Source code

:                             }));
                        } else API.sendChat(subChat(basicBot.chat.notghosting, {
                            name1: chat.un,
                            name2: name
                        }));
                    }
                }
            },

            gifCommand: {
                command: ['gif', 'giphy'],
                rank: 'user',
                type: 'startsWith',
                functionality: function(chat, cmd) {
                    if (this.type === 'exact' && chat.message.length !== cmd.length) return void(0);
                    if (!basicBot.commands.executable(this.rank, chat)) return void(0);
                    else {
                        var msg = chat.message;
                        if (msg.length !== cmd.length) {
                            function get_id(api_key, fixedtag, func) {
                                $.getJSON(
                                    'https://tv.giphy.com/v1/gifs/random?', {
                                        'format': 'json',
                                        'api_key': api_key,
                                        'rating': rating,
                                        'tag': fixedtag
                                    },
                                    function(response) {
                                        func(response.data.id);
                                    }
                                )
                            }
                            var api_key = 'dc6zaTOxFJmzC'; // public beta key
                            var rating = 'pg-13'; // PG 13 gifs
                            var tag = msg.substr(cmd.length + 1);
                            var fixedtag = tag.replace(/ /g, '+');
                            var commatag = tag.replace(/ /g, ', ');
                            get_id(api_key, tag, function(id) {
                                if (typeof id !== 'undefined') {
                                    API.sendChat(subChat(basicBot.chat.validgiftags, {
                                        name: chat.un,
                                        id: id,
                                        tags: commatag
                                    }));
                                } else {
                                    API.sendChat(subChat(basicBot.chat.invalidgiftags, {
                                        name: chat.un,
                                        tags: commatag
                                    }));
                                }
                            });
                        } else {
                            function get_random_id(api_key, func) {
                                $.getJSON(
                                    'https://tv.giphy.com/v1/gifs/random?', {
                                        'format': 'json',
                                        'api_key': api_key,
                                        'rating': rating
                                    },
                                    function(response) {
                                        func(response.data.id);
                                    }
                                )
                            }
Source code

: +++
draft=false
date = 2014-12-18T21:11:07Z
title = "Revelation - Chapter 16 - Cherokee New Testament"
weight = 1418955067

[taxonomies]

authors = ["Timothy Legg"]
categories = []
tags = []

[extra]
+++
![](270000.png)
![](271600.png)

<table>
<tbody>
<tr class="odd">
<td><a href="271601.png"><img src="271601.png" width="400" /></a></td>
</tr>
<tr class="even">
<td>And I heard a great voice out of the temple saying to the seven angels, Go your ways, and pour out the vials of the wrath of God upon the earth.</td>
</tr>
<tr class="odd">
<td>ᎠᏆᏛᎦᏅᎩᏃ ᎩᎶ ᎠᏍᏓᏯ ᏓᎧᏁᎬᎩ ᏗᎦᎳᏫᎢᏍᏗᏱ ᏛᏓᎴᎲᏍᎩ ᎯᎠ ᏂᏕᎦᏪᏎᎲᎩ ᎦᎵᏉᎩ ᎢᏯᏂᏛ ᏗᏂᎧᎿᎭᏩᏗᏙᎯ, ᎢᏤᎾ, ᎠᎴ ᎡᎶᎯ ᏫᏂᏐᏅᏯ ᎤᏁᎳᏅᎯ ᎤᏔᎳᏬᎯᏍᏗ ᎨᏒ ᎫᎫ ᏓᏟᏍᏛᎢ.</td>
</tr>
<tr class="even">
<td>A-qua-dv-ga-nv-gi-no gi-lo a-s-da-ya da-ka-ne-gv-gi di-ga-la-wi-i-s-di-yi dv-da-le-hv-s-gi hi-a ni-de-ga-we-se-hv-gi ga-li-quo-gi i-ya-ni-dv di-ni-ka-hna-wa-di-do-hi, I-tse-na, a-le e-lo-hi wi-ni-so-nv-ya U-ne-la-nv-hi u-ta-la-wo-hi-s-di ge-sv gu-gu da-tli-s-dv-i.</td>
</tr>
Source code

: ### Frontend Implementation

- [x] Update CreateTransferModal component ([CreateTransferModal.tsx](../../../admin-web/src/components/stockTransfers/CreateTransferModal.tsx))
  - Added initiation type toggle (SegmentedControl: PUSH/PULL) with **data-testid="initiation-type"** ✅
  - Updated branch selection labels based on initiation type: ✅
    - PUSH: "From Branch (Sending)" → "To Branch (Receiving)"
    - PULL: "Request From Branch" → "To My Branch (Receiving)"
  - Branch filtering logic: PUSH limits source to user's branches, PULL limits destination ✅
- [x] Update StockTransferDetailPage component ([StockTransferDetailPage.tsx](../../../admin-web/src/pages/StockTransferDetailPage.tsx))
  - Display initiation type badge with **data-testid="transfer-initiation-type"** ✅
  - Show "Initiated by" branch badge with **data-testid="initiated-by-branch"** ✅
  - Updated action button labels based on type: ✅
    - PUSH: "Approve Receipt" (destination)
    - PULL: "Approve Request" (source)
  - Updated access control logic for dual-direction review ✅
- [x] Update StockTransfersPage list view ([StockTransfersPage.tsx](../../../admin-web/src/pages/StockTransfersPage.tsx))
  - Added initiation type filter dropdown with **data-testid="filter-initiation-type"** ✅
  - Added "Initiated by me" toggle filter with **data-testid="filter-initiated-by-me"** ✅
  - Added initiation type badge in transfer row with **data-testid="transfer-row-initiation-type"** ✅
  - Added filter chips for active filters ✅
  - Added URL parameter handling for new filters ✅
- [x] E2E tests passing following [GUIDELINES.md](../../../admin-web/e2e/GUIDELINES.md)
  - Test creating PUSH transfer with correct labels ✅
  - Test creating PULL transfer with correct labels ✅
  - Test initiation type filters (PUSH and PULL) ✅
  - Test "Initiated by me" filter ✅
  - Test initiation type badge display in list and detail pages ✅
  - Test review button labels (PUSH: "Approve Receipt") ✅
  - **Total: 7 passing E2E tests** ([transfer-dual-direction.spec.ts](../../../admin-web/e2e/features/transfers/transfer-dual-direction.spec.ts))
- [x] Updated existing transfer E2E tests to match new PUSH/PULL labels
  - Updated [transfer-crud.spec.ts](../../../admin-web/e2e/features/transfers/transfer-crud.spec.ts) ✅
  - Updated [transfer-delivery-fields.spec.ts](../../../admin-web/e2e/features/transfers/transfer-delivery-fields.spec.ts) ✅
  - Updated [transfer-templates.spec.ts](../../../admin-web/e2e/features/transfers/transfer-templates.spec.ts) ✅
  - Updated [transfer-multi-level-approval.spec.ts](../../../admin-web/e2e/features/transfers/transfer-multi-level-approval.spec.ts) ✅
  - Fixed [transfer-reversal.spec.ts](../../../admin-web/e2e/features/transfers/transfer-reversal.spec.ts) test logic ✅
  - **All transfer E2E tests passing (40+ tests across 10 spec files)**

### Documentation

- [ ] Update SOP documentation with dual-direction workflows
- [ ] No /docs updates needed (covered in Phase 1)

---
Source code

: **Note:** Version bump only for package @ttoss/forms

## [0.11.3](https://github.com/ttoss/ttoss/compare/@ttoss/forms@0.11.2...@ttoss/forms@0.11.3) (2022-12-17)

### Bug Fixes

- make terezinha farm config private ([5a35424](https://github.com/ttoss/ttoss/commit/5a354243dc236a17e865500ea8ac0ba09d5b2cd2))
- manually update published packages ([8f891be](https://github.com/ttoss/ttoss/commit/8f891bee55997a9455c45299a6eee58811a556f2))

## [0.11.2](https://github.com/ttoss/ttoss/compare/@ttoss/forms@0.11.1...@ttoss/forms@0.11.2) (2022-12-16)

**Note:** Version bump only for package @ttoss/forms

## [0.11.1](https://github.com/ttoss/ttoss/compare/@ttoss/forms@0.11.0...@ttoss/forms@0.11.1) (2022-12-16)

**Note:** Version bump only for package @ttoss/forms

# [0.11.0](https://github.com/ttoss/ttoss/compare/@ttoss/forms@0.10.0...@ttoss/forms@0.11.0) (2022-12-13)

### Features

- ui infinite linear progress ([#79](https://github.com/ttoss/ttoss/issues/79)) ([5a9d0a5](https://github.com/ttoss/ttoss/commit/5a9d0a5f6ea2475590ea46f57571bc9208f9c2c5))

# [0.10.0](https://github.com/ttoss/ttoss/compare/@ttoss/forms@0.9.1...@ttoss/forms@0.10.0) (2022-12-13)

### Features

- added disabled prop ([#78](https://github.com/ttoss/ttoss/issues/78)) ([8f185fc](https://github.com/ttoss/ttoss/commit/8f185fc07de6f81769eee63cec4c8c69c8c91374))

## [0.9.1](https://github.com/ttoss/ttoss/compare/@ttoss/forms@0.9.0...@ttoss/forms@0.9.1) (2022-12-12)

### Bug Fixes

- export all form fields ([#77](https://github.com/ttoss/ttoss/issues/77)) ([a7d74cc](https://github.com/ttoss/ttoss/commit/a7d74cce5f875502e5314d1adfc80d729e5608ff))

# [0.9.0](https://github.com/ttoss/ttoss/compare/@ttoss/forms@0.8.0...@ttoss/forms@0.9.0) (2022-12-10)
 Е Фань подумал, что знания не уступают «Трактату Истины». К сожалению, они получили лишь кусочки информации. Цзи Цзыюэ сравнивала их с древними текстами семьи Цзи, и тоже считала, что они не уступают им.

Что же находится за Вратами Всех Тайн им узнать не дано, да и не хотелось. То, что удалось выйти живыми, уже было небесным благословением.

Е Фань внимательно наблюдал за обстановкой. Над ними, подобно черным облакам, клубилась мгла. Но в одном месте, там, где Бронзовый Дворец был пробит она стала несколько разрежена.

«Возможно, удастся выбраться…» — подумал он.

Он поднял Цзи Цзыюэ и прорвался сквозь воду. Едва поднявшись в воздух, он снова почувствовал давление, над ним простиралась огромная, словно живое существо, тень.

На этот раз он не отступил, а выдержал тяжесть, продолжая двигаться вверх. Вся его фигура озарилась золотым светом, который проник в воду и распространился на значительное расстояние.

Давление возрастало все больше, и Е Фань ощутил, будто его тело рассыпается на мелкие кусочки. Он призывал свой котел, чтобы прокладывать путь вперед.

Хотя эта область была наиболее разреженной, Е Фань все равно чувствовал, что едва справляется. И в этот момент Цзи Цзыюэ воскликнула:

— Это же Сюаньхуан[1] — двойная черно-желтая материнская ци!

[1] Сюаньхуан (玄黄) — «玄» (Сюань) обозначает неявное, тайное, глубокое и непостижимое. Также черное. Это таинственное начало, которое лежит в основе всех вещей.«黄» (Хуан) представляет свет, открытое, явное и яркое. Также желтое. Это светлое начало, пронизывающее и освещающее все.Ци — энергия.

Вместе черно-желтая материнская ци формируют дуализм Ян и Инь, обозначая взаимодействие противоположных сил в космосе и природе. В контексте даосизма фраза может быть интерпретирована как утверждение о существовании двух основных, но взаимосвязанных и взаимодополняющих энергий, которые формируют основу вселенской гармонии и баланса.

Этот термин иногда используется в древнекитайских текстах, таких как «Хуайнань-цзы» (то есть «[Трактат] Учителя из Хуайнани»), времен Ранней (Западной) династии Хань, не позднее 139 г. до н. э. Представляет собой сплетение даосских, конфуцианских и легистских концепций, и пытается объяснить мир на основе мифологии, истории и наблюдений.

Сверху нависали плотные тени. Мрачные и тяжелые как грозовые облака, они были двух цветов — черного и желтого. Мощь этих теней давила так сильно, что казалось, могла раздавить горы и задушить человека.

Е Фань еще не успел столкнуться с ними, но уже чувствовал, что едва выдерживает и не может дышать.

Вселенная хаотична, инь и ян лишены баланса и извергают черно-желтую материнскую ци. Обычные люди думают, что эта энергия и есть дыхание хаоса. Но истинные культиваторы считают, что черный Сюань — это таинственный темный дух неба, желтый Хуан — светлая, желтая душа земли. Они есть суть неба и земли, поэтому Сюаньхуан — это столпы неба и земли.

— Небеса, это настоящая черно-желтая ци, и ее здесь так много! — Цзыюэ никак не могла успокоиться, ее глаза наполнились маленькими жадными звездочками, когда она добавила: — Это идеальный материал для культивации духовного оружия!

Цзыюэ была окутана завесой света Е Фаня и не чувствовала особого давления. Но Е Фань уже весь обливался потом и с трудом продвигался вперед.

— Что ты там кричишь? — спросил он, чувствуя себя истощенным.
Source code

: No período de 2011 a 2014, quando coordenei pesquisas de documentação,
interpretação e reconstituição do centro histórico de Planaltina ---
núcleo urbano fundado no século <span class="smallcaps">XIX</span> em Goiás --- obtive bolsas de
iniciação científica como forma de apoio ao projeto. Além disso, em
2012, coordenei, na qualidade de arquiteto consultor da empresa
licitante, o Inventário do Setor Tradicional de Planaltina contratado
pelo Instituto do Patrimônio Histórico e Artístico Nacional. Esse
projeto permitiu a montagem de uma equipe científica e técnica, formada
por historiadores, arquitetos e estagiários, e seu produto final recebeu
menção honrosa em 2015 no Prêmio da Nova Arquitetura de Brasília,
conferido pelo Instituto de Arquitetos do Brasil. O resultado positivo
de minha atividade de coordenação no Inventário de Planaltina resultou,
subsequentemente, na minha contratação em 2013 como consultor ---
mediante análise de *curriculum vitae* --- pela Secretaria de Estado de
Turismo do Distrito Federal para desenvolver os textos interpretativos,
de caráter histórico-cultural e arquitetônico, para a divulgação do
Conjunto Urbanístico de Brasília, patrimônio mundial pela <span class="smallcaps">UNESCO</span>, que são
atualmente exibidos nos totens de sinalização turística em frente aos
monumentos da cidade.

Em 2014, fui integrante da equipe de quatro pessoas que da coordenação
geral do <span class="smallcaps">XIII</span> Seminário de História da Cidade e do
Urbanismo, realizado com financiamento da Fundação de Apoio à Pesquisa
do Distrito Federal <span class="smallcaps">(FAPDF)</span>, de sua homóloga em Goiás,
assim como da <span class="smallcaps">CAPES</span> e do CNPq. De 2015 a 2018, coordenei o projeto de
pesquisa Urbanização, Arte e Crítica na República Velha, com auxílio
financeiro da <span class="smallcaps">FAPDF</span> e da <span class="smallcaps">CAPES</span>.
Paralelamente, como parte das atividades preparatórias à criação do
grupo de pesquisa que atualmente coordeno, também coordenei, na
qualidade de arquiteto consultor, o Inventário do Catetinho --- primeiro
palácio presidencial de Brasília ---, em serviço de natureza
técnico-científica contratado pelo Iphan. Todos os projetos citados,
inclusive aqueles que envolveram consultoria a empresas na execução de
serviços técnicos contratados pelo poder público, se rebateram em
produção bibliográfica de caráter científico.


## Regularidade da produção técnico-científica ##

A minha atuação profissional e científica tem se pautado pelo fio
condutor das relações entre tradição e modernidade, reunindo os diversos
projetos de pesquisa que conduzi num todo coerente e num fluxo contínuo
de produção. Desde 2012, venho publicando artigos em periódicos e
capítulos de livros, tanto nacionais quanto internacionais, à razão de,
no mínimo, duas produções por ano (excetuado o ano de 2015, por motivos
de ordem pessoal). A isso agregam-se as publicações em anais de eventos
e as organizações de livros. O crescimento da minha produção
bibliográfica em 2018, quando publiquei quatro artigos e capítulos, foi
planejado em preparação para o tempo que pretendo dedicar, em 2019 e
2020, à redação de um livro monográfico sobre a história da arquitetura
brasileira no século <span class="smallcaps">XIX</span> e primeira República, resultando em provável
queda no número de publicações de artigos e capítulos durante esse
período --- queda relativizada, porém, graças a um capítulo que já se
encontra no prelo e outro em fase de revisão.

(Exercise) Return the lines of the material word for word, beginning at the line that contains "Вместе черно-желтая материнская" and stopping after the line that contains "Е Фань еще не".

(Response area)
Вместе черно-желтая материнская ци формируют дуализм Ян и Инь, обозначая взаимодействие противоположных сил в космосе и природе. В контексте даосизма фраза может быть интерпретирована как утверждение о существовании двух основных, но взаимосвязанных и взаимодополняющих энергий, которые формируют основу вселенской гармонии и баланса.

Этот термин иногда используется в древнекитайских текстах, таких как «Хуайнань-цзы» (то есть «[Трактат] Учителя из Хуайнани»), времен Ранней (Западной) династии Хань, не позднее 139 г. до н. э. Представляет собой сплетение даосских, конфуцианских и легистских концепций, и пытается объяснить мир на основе мифологии, истории и наблюдений.

Сверху нависали плотные тени. Мрачные и тяжелые как грозовые облака, они были двух цветов — черного и желтого. Мощь этих теней давила так сильно, что казалось, могла раздавить горы и задушить человека.

Е Фань еще не успел столкнуться с ними, но уже чувствовал, что едва выдерживает и не может дышать.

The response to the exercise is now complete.